> _EXTRAIT CHOISI_
□ □ □ □ □
Lettre à Mme Taubira, ministre de la Justice : quelle sécurité pour Mme R ?

Madame Christiane Taubira
Garde des Sceaux, Ministre de la Justice
Ministère de la Justice
13, place Vendôme
75042 Paris Cedex 01

Paris, le 25 septembre 2013

Objets : Audience de la Cour d’Assises d’Aix-en-Provence contre RS pour tortures et actes de barbarie ayant entraîné une infirmité permanente (Assises n°XXXX, Affaire n°XXXX). Placement sous assignation à résidence avec surveillance électronique de ce dernier.

Madame la ministre,

Mme R, 70 ans le mois prochain, demeurant à Montpellier, a été victime pendant 30 ans de violences dont la gravité dépasse l’imagination, commises par son ex-mari, RS.

Mme R. a porté plainte contre lui en juin 2009, plainte qui a abouti à la mise en accusation de RS devant la Cour d’Assises d’Aix-en-Provence pour tortures et actes de barbarie ayant entraîné une infirmité permanente. L’arrêt qui prononce la mise en accusation de RS fait notamment état de violences physiques extrêmes et des sévices sur le sexe qui le sont tout autant (notamment brûlure du sexe à l’aide d’alcool à brûler, arrachage d’une petite lèvre…) ayant entraîné entre autres conséquences la perte de dents, l’ablation des muscles d’un bras – sclérosés du fait des coups – la cécité d’un ?il, la déformation du nez, des oreilles, de la langue, la perte d’une corde vocale, littéralement la disparition d’une lèvre buccale, ayant nécessité une chirurgie reconstructrice importante, la perte d’une partie du goût, de l’audition, de la voix, la mutilation du sexe. Toutes ces violences ne sont cependant pas retenues dans la prévention, pour cause de prescription, sujet sur lequel il y aurait fort à dire.

Son préjudice économique est aussi immense, puisque RS s’est approprié l’intégralité de ses revenus pendant toute la durée de leur mariage.
□ □ □ □ □
> _DONNÉES ENREGISTRÉES_
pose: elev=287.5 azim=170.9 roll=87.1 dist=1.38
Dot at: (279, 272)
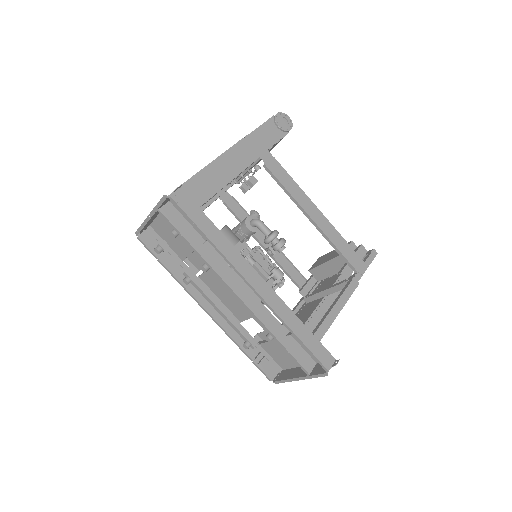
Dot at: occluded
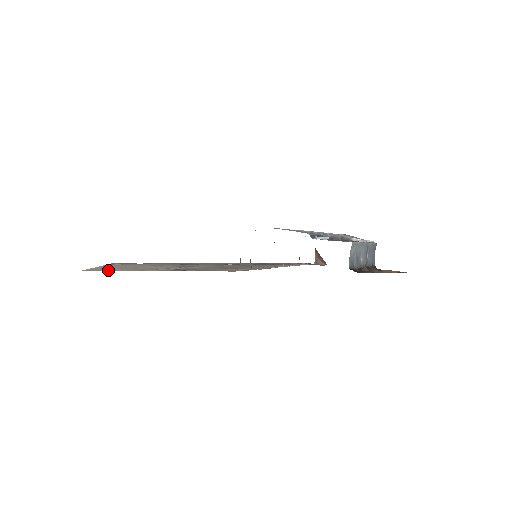
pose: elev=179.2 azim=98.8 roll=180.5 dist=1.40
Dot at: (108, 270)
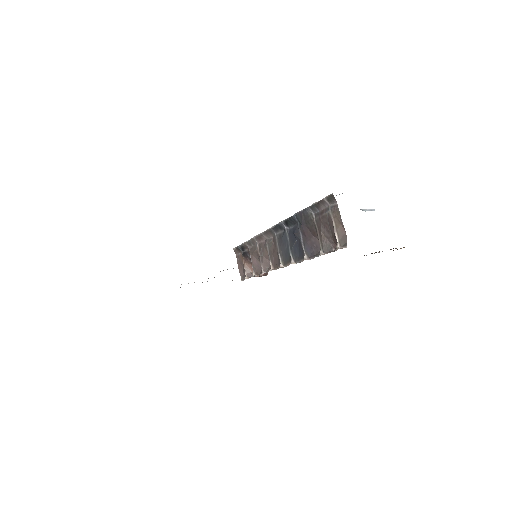
Dot at: occluded
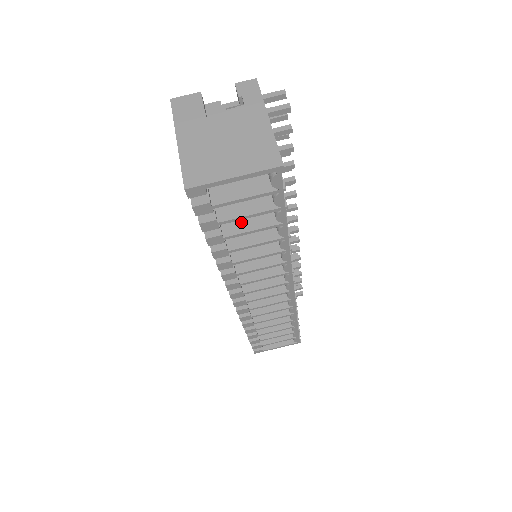
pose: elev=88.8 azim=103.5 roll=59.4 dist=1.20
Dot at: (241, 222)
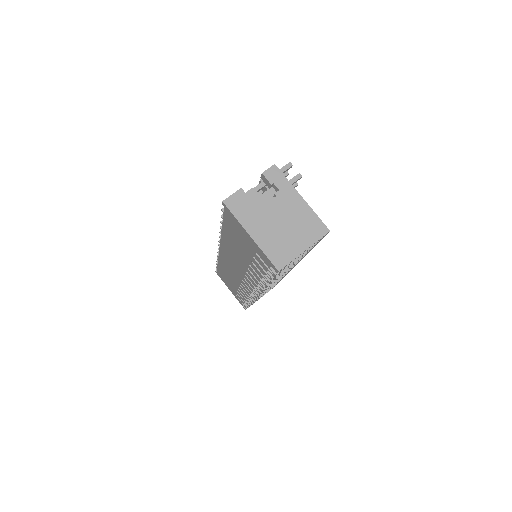
Dot at: occluded
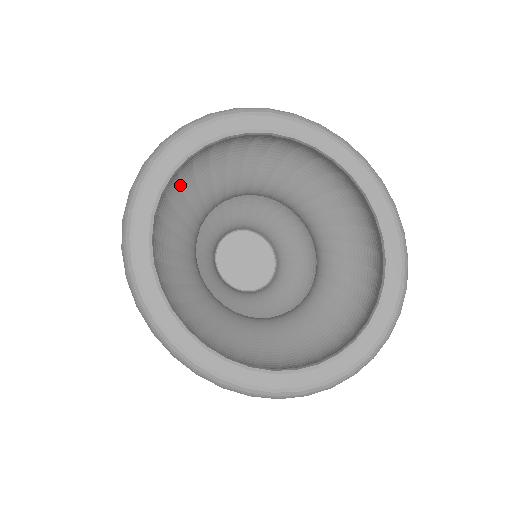
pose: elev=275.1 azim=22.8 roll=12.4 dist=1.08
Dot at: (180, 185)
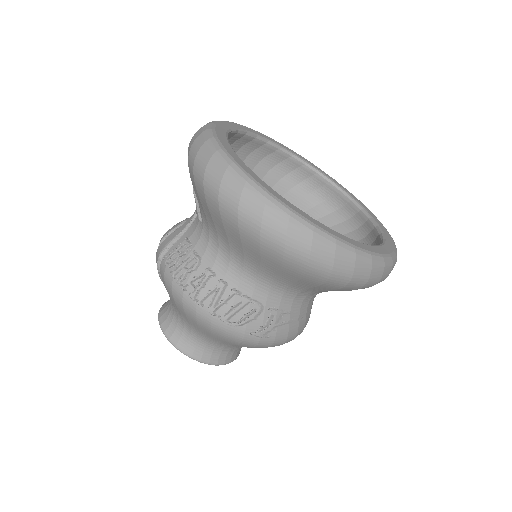
Dot at: occluded
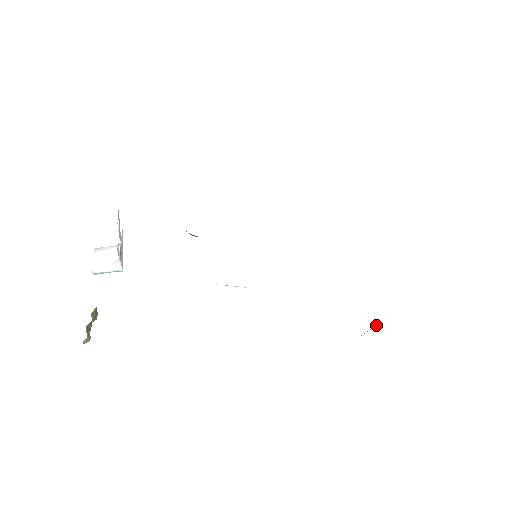
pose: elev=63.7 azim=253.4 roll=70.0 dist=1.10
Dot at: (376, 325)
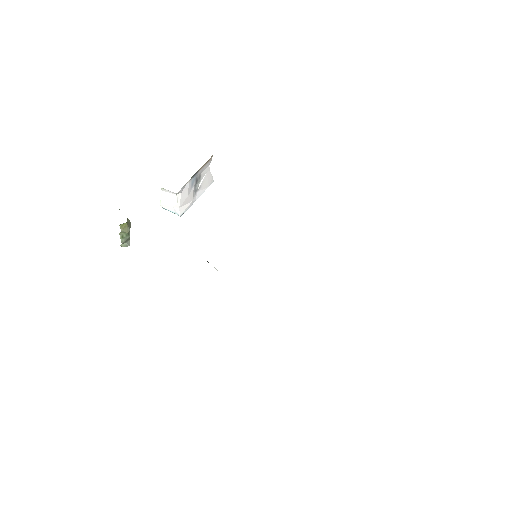
Dot at: occluded
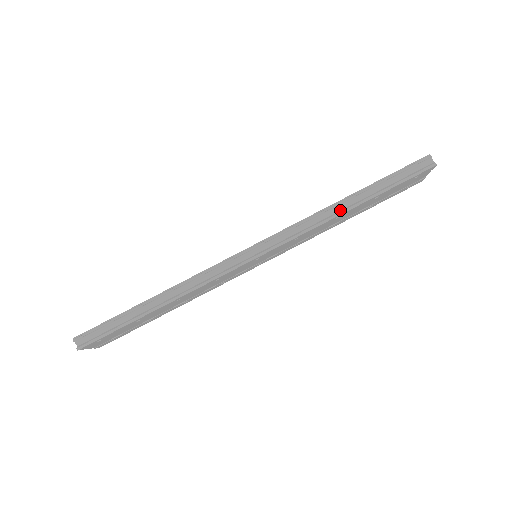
□ □ □ □ □
> _TÂCHES À RÉALISER_
a) Résumez la lettre en deux phrases.
b) Reprenez les enregistrements de la ligne contenant "pose: elev=179.2 azim=98.8" jusqu'à la fin des enregistrements, bornes incluses, en remplaçant "pose" par "vue" sans rien modifier d'autre, et laissez de côté les images, s'il vous plaît.
La lettre et les enregistrements sont sans rapport l'un avec l'autre.

> _RÉSULTATS ATTENDUS_
a) Cette lettre du 25 septembre 2013, adressée à Christiane Taubira, ministre de la Justice, expose que Mme R, qui aura 70 ans le mois prochain et demeure à Montpellier, a subi pendant 30 ans des violences d'une extrême gravité commises par son ex-mari, RS. À la suite de sa plainte de juin 2009, RS a été mis en accusation devant la Cour d'Assises d'Aix-en-Provence pour tortures et actes de barbarie ayant entraîné une infirmité permanente, certaines violences n'étant pas retenues pour cause de prescription, et il s'est en outre approprié l'intégralité de ses revenus pendant leur mariage.

b)
vue: elev=179.2 azim=98.8 roll=180.5 dist=1.40
Dot at: (108, 270)
Dot at: occluded
vue: elev=88.8 azim=103.5 roll=59.4 dist=1.20
Dot at: (241, 222)
Dot at: occluded
vue: elev=275.1 azim=22.8 roll=12.4 dist=1.08
Dot at: (180, 185)
Dot at: occluded
vue: elev=63.7 azim=253.4 roll=70.0 dist=1.10
Dot at: (376, 325)
Dot at: occluded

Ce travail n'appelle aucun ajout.